> INFORMATION GIVEN:
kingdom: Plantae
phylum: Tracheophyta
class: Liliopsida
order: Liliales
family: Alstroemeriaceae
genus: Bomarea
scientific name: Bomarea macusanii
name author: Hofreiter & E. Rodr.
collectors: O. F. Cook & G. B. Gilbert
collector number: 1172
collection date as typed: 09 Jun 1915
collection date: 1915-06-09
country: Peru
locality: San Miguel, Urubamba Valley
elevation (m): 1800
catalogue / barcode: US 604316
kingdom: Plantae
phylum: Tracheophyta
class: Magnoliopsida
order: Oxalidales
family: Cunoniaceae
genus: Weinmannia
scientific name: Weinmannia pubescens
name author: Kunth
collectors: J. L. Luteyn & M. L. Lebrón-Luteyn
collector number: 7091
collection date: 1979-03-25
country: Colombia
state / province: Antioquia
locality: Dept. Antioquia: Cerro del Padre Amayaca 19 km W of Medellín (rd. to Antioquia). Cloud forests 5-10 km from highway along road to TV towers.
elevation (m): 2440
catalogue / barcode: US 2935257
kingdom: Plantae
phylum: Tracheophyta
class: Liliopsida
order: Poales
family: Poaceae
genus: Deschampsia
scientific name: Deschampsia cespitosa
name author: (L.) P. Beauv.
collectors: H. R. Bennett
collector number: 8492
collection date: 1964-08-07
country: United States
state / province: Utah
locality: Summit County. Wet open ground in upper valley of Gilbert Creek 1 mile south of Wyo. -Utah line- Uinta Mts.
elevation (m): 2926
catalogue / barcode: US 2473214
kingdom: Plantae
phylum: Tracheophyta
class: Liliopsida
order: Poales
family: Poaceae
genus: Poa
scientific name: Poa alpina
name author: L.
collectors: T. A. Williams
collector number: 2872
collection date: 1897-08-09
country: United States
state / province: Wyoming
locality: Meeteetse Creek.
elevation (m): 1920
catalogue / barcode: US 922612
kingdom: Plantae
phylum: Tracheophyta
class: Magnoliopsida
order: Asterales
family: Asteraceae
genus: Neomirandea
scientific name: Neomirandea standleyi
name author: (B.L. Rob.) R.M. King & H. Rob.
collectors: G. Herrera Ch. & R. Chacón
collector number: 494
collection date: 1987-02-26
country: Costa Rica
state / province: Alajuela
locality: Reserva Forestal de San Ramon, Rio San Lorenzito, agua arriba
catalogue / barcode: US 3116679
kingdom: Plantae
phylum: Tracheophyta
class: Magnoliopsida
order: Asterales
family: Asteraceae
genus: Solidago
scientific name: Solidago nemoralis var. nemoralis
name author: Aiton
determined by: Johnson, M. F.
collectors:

> WHAT IS NEEDED:
Can you copy every line of the records above word for word, with nothing changed or left out?

> WRITTEN SOLUTION:
kingdom: Plantae
phylum: Tracheophyta
class: Liliopsida
order: Liliales
family: Alstroemeriaceae
genus: Bomarea
scientific name: Bomarea macusanii
name author: Hofreiter & E. Rodr.
collectors: O. F. Cook & G. B. Gilbert
collector number: 1172
collection date as typed: 09 Jun 1915
collection date: 1915-06-09
country: Peru
locality: San Miguel, Urubamba Valley
elevation (m): 1800
catalogue / barcode: US 604316
kingdom: Plantae
phylum: Tracheophyta
class: Magnoliopsida
order: Oxalidales
family: Cunoniaceae
genus: Weinmannia
scientific name: Weinmannia pubescens
name author: Kunth
collectors: J. L. Luteyn & M. L. Lebrón-Luteyn
collector number: 7091
collection date: 1979-03-25
country: Colombia
state / province: Antioquia
locality: Dept. Antioquia: Cerro del Padre Amayaca 19 km W of Medellín (rd. to Antioquia). Cloud forests 5-10 km from highway along road to TV towers.
elevation (m): 2440
catalogue / barcode: US 2935257
kingdom: Plantae
phylum: Tracheophyta
class: Liliopsida
order: Poales
family: Poaceae
genus: Deschampsia
scientific name: Deschampsia cespitosa
name author: (L.) P. Beauv.
collectors: H. R. Bennett
collector number: 8492
collection date: 1964-08-07
country: United States
state / province: Utah
locality: Summit County. Wet open ground in upper valley of Gilbert Creek 1 mile south of Wyo. -Utah line- Uinta Mts.
elevation (m): 2926
catalogue / barcode: US 2473214
kingdom: Plantae
phylum: Tracheophyta
class: Liliopsida
order: Poales
family: Poaceae
genus: Poa
scientific name: Poa alpina
name author: L.
collectors: T. A. Williams
collector number: 2872
collection date: 1897-08-09
country: United States
state / province: Wyoming
locality: Meeteetse Creek.
elevation (m): 1920
catalogue / barcode: US 922612
kingdom: Plantae
phylum: Tracheophyta
class: Magnoliopsida
order: Asterales
family: Asteraceae
genus: Neomirandea
scientific name: Neomirandea standleyi
name author: (B.L. Rob.) R.M. King & H. Rob.
collectors: G. Herrera Ch. & R. Chacón
collector number: 494
collection date: 1987-02-26
country: Costa Rica
state / province: Alajuela
locality: Reserva Forestal de San Ramon, Rio San Lorenzito, agua arriba
catalogue / barcode: US 3116679
kingdom: Plantae
phylum: Tracheophyta
class: Magnoliopsida
order: Asterales
family: Asteraceae
genus: Solidago
scientific name: Solidago nemoralis var. nemoralis
name author: Aiton
determined by: Johnson, M. F.
collectors:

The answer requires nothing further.